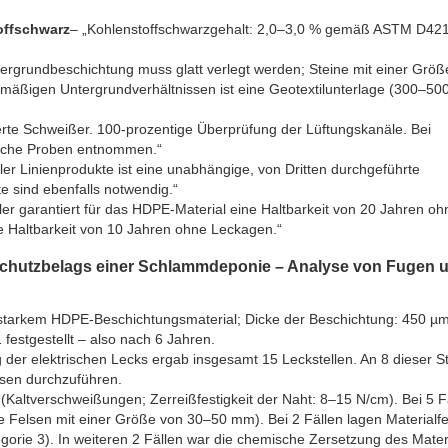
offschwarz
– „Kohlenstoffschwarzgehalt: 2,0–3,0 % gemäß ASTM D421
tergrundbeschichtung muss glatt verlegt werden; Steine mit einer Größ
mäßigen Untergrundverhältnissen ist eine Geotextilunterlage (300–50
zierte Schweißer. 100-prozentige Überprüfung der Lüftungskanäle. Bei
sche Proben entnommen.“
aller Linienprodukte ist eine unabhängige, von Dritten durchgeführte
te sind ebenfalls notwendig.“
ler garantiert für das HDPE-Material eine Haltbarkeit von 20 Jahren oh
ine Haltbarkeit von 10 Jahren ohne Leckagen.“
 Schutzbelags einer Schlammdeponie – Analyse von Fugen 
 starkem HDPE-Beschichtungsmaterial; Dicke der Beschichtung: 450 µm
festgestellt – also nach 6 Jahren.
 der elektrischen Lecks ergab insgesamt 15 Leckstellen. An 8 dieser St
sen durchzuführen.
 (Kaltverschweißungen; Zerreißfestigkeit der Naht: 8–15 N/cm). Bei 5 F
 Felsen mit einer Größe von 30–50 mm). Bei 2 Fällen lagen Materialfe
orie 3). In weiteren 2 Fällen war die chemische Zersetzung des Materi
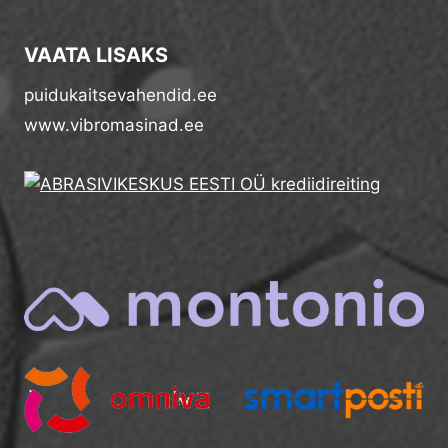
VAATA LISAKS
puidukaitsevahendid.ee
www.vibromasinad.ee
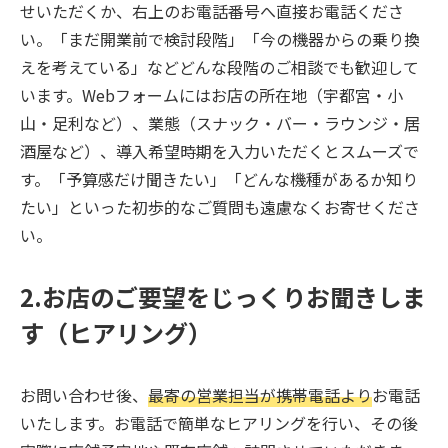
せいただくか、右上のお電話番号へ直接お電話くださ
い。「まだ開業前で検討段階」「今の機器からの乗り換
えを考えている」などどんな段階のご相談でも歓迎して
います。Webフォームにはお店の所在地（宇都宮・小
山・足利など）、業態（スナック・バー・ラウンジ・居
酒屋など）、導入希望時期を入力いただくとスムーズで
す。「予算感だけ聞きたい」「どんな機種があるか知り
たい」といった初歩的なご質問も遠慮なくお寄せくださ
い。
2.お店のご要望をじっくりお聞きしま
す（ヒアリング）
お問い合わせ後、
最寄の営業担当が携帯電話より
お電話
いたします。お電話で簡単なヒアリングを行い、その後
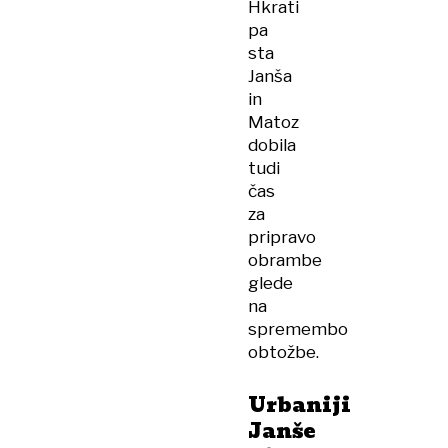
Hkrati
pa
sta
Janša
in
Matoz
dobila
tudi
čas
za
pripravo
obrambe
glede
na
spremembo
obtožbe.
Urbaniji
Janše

○ ○ ○ ○ ○ ○ ○

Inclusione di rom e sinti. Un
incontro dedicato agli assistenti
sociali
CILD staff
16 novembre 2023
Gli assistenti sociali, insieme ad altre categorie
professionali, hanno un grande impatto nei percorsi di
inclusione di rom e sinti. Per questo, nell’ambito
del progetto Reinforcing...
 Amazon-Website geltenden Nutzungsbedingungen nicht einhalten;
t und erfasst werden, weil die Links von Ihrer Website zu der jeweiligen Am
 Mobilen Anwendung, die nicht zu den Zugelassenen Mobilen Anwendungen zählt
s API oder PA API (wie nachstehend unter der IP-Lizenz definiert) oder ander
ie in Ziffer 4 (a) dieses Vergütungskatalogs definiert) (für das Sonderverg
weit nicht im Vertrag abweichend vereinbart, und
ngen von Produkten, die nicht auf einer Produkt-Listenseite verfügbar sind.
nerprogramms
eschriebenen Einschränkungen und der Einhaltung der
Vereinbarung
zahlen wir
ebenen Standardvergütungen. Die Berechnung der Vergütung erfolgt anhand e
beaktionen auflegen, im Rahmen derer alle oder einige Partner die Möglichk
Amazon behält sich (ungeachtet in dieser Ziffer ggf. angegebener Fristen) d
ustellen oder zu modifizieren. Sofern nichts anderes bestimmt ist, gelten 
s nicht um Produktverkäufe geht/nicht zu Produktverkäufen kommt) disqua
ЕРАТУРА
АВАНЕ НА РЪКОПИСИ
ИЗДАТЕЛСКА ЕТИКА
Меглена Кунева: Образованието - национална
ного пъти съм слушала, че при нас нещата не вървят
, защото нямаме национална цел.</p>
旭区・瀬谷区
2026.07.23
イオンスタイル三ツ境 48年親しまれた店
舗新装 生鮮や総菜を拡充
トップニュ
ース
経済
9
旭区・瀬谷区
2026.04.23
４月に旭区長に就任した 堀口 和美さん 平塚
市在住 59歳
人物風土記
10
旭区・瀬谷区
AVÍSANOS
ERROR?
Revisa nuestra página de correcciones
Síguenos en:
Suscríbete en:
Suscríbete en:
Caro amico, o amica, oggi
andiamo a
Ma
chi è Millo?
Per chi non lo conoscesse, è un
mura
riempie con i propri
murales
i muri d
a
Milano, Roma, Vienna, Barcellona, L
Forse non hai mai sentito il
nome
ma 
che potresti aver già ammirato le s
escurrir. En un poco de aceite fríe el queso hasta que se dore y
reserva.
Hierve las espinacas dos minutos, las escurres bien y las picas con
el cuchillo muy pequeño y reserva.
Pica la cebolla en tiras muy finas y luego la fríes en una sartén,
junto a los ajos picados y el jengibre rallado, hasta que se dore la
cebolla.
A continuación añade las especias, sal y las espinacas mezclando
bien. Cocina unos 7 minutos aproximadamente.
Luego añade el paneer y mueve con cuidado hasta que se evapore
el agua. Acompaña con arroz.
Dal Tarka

○ ○ ○ ○ ○ ○ ○

- [INSTRUCTION]: Print the lines from the line with "VAATA LISAKS" up to and including the line with "いたします。お電話で簡単なヒアリングを行い、その後". Leave out the pictures.

- [THE COMPLETED TASK]:
VAATA LISAKS
puidukaitsevahendid.ee
www.vibromasinad.ee
せいただくか、右上のお電話番号へ直接お電話くださ
い。「まだ開業前で検討段階」「今の機器からの乗り換
えを考えている」などどんな段階のご相談でも歓迎して
います。Webフォームにはお店の所在地（宇都宮・小
山・足利など）、業態（スナック・バー・ラウンジ・居
酒屋など）、導入希望時期を入力いただくとスムーズで
す。「予算感だけ聞きたい」「どんな機種があるか知り
たい」といった初歩的なご質問も遠慮なくお寄せくださ
い。
2.お店のご要望をじっくりお聞きしま
す（ヒアリング）
お問い合わせ後、
最寄の営業担当が携帯電話より
お電話
いたします。お電話で簡単なヒアリングを行い、その後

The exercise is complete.